In “The elephant in the medicine cabinet” (Aug. 11), Paul John Scott suggests that “antidepressants are addictive drugs that do not work very well” and compares the benefits of taking a prescribed medication to the benefits of pet ownership.
It is a shame that Scott made this inaccurate statement, which could lead to greater incidence of people not being treated for a brain disease and increased risk of suicide for some who want to agree with him.
While there is some truth in the idea that some patients with mild depression or other forms of mental illness may not need medication, those diagnosed with severe forms of mental illness rely on medications not only to survive, but to help them return to normal lives — going to work, taking care of their family, and doing the things most people don’t think twice about.
Scott’s claims are at odds with the prevailing views and standards of practice within the mental-health community, including the National Institute of Mental Health, which has stated: “Many people with mental disorders live fulfilling lives with the help of [these] medications.
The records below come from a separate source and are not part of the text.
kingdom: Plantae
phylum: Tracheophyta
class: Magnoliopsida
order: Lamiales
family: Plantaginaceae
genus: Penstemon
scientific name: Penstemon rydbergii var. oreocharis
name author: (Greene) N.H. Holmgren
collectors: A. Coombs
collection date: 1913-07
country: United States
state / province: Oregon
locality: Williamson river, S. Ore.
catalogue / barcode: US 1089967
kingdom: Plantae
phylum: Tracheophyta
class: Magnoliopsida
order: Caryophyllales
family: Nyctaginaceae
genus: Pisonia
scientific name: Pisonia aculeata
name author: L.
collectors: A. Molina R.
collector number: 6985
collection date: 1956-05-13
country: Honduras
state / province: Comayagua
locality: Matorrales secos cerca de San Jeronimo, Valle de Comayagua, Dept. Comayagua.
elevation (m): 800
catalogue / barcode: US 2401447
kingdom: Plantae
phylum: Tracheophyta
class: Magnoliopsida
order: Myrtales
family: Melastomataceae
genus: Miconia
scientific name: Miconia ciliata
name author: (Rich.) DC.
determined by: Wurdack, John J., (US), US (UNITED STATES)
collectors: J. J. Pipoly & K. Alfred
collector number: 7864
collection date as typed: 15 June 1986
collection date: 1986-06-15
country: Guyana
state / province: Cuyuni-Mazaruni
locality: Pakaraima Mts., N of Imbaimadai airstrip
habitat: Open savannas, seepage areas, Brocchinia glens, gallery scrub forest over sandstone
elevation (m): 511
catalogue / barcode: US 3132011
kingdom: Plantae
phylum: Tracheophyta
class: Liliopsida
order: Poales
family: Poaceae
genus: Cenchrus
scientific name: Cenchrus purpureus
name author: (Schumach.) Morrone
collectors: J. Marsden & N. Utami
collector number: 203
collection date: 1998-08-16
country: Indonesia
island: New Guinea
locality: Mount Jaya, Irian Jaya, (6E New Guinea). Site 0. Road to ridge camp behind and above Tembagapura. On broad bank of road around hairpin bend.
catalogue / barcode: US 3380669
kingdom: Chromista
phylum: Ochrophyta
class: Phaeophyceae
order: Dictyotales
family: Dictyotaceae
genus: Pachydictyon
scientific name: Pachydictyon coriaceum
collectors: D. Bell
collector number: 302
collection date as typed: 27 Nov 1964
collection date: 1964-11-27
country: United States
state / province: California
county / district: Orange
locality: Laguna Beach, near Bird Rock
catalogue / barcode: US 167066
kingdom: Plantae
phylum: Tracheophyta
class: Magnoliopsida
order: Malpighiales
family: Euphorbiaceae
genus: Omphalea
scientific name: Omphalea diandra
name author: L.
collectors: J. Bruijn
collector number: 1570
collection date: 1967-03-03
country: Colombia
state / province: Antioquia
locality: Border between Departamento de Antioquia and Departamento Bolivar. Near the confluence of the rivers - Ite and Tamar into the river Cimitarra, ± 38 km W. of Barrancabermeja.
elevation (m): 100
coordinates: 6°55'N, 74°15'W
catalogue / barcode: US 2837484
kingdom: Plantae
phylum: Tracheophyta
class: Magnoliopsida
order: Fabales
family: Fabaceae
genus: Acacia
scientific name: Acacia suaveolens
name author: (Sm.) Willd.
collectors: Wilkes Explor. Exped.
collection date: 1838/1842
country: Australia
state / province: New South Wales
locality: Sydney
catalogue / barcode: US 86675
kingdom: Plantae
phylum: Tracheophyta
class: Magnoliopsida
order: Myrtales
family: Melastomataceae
Without them, people with mental disorders might suffer serious and disabling symptoms.”
Scott’s article also misses a major point by focusing only on what Americans spend on prescriptions rather than looking at the value medicines bring in helping control other health care spending.
Recent studies have shown that the appropriate use of medications can actually reduce overall health care costs by helping people avoid hospitalizations and expensive procedures. Specifically, when children with untreated mental disorders become adults, they use more health care services and incur higher health care costs than other adults.
And while I agree that too many of us want a quick fix to our problems, do you really believe even for a moment that pharmaceutical companies are creating pills that are going to hurt you? If they did, it wouldn’t take long before they were shut down, because those drugs wouldn’t be prescribed.
Discounting recent advances in medical treatments and those that are on the horizon does a disservice to the millions of people who benefit from medicines and the millions more whose conditions remain untreatable. It is for this reason that we should support ongoing medical research and efforts to advance the field of treatment, not dismiss them.
So take your dog for a walk to the lake, jump in and swim — and take the medication that was prescribed for you. Both will help you live a longer, happier and healthier life.
Daniel J. Reidenberg is executive director of Suicide Awareness Voices of Education.